Would be nice if they brought back that RTV network. What a disappointment that turned out to be.


----------



## Carl Spock (Sep 3, 2004)

Bill Anderson's toupee has been in cryogenic stasis, preserved since the network went off the air.


----------



## dpeters11 (May 30, 2007)

Well, that certainly isn't a network I ever expected to come back.


----------



## larry55 (Jun 3, 2010)

i watch it.


----------



## SayWhat? (Jun 7, 2009)

MikeW said:


> Would be nice if they brought back that RTV network. What a disappointment that turned out to be.


RTV is still on.



dpeters11 said:


> Well, that certainly isn't a network I ever expected to come back.

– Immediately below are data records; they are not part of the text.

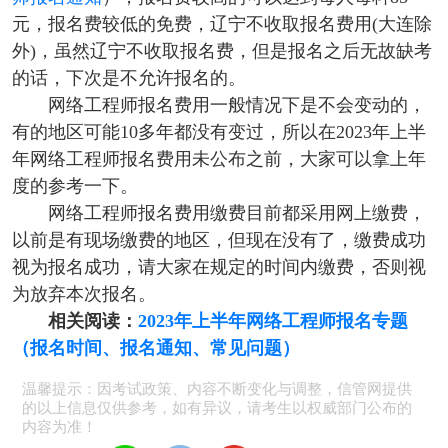
元，报名费较低的免费，辽宁不收取报名费用(大连除
外)，虽然辽宁不收取报名费，但是报名之后无故缺考
的话，下次是不允许报名的。
网络工程师报名费用一般情况下是不会变动的，
有的地区可能10多年都没有变过，所以在2023年上半
年网络工程师报名费用未公布之前，大家可以拿上年
度的参考一下。
网络工程师报名费用缴费目前都采用网上缴费，
以前是有现场缴费的地区，但现在没有了，缴费成功
视为报名成功，请大家在规定的时间内缴费，否则视
为放弃本次报名。
相关阅读：
2023年上半年网络工程师报名专题
（报名时间、报名通知、常见问题）
温馨提示：因考试政策、内容不断变化与调整，信管网提供
的以上信息仅供参考，如有异议，请考生以权威部门公布的
内容为准！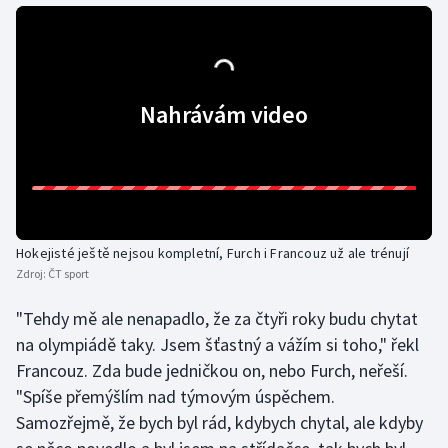
Olympijské hry
Parasport
Nahrávám video
Plavání
Plážový volejbal
Ragby
Hokejisté ještě nejsou kompletní, Furch i Francouz už ale trénují
Rychlobruslení
Zdroj:
ČT sport
"Tehdy mě ale nenapadlo, že za čtyři roky budu chytat
Rychlostní kanoistika
na olympiádě taky. Jsem šťastný a vážím si toho," řekl
Short track
Francouz. Zda bude jedničkou on, nebo Furch, neřeší.
"Spíše přemýšlím nad týmovým úspěchem.
Sportovní střelba
Samozřejmě, že bych byl rád, kdybych chytal, ale kdyby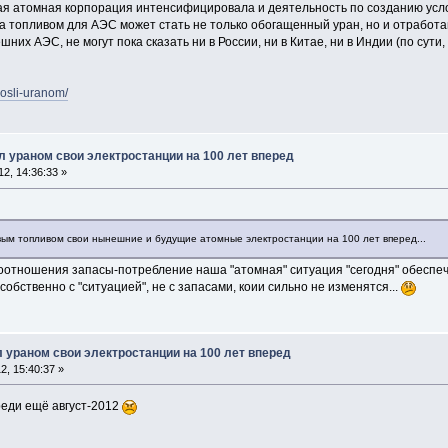
кая атомная корпорация интенсифицировала и деятельность по созданию усл
да топливом для АЭС может стать не только обогащенный уран, но и отработ
их АЭС, не могут пока сказать ни в России, ни в Китае, ни в Индии (по сути,
rosli-uranom/
 ураном свои электростанции на 100 лет вперед
2, 14:36:33 »
ым топливом свои нынешние и будущие атомные электростанции на 100 лет вперед...
соотношения запасы-потребление наша "атомная" ситуация "сегодня" обеспече
 собственно с "ситуацией", не с запасами, коии сильно не изменятся...
 ураном свои электростанции на 100 лет вперед
, 15:40:37 »
еди ещё август-2012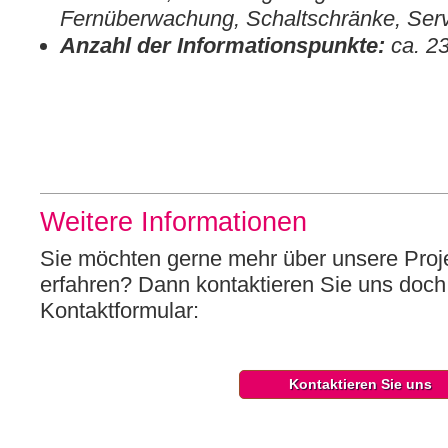
Fernüberwachung, Schaltschränke, Ser
Anzahl der Informationspunkte:
ca. 2
Weitere Informationen
Sie möchten gerne mehr über unsere Proj
erfahren? Dann kontaktieren Sie uns doch
Kontaktformular:
Kontaktieren Sie uns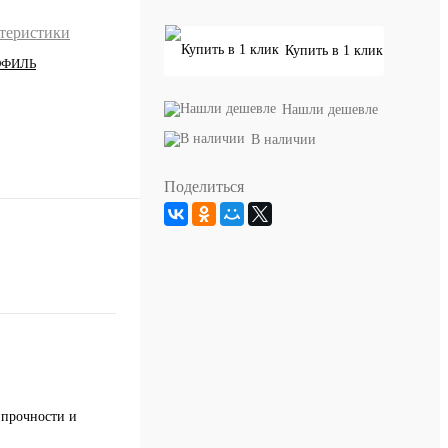
ктеристики
Купить в 1 клик
ОФИЛЬ
Нашли дешевле
В наличии
Поделиться
 прочности и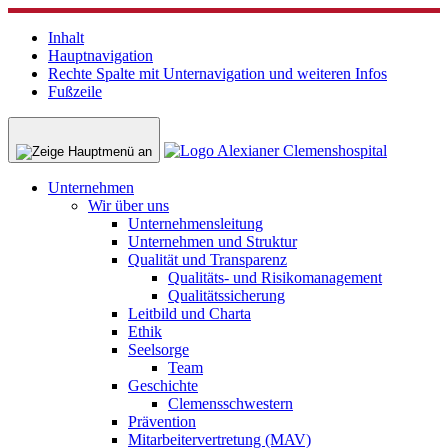
Inhalt
Hauptnavigation
Rechte Spalte mit Unternavigation und weiteren Infos
Fußzeile
Unternehmen
Wir über uns
Unternehmensleitung
Unternehmen und Struktur
Qualität und Transparenz
Qualitäts- und Risikomanagement
Qualitätssicherung
Leitbild und Charta
Ethik
Seelsorge
Team
Geschichte
Clemensschwestern
Prävention
Mitarbeitervertretung (MAV)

Hint, hint ..... RFD-TV and Rural TV are both doing well. Yeah, they're cable/sat channels, but still.

Makes me wonder if they'll drop RTV and make it TNN though.


----------



## dpeters11 (May 30, 2007)

SayWhat? said:


> RTV is still on.
> 
> Hint, hint ..... RFD-TV and Rural TV are both doing well. Yeah, they're cable/sat channels, but still.
> 
> Makes me wonder if they'll drop RTV and make it TNN though.


I knew that, but I still never expected The Nashville Network to make a reappearance.


----------



## Paul Secic (Dec 16, 2003)

LMckin said:


> I seen where Lukens Communcations and the Jim Owens is going to Bring Back the Old Nashville Network as a Digital Television Station starting in October 2012
> 
> http://watchtnn.com


I liked Hee Haw a lot.


----------



## SayWhat? (Jun 7, 2009)

Paul Secic said:


> I liked Hee Haw a lot.


Dish, Channel 231 (RFD-TV), Sunday evenings, 8PM Eastern. Repeated Monday mornings at 10AM Eastern


----------



## PrinceLH (Feb 18, 2003)

I wouldn't mind it, if they kept the new country crap, off of it. There's enough of that regurgitated 70's style pop music, that passes for country music these days, around the radio dial. Bring back the masters of Country, Ray Price, Willie Nelson and artists of that quality. It may become an underestimated winner!


----------



## machavez00 (Nov 2, 2006)

I wish DirecTV and TMS would update the OTA guide so I could get TNN when/if we get it here in Phoenix. Our Local RTV affiliate was moved from 7.2 to 7.3 for MeTV, neither of which I can get because they haven't correct the problem with 7.2, nor added 7.3


----------



## PrinceLH (Feb 18, 2003)

I wish that Directv would add MeTV, RTV and AntennaTV, along with TNN. Then I'd be happy!


----------